--- start of Document passage ---

We are now going to create the testing dataset in X_test) and strip off the target column (Churn? column into y_test) 

In [None]:
X_test = test_data[[c for c in data.columns if c != 'Churn?']]
y_test = test_data[['Churn?']]

Let us take a look at the structure of each dataset

In [None]:
X_test.info()

In [None]:
y_test.info()

Now lets do predictions using the **X_test** dataset and then compare the results against **y_test**

In [None]:
predictions = automl.predict(X_test)
print("Accuracy score:", sklearn.metrics.accuracy_score(y_test, predictions))

## How to save the best performing ensemble model

The automl variable contains the trained model. We are going to save the model and model artifects of the best performing ensemble model in pickle format.

In [None]:
import os
import pickle

In [None]:
with open(os.path.join(".", 'auto-sklearn.pkl'), 'wb') as out:
    pickle.dump(automl, out)

## Conclusion of Lab 2

So what we have done in this lab is to:

1) Take your dataset and do some data engineering (we removed some columns) and provided hints to auto-sklearn (indicating categorical columns)

--- end of Document passage ---
--- start of Recorded data ---

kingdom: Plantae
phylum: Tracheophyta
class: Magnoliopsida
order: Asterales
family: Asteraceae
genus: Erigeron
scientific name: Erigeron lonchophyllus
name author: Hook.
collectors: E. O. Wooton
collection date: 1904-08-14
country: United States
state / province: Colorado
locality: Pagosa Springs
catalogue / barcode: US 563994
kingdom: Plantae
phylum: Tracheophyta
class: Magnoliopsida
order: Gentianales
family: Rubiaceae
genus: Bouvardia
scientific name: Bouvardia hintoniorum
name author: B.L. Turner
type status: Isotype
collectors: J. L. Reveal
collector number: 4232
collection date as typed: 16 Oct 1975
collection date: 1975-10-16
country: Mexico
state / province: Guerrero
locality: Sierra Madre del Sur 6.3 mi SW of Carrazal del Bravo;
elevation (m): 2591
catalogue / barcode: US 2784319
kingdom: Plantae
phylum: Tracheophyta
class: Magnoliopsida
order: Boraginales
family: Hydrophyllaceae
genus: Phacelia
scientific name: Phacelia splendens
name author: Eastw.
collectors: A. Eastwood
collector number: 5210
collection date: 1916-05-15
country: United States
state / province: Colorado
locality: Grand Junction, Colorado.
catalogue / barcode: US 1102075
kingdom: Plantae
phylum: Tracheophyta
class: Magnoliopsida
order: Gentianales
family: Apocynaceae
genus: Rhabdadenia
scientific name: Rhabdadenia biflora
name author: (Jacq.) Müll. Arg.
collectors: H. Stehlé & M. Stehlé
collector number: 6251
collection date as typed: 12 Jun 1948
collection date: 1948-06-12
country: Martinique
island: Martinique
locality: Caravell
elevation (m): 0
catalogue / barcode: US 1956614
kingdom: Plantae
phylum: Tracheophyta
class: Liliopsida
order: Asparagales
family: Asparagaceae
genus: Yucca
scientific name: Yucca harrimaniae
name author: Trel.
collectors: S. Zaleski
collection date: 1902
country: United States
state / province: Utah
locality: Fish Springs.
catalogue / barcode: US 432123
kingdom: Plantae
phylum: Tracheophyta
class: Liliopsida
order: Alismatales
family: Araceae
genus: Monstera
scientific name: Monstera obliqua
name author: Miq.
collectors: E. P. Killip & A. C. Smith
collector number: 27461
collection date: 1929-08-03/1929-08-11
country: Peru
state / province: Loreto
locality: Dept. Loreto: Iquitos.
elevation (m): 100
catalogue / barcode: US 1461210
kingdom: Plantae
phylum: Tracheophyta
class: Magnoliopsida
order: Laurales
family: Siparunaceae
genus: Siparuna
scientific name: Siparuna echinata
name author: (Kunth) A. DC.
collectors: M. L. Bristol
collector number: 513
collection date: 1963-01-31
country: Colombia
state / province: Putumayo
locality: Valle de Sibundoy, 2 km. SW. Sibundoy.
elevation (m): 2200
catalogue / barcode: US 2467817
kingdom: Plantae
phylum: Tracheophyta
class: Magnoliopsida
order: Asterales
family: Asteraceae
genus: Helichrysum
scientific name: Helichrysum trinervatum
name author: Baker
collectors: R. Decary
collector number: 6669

--- end of Recorded data ---

▸ Problem to solve
Repeat the auto-sklearn lab text word for word, from "Let us take" to "predictions = automl.predict(X_test)". You can leave the rows aside; nothing here depends on them.

▸ The output
Let us take a look at the structure of each dataset

In [None]:
X_test.info()

In [None]:
y_test.info()

Now lets do predictions using the **X_test** dataset and then compare the results against **y_test**

In [None]:
predictions = automl.predict(X_test)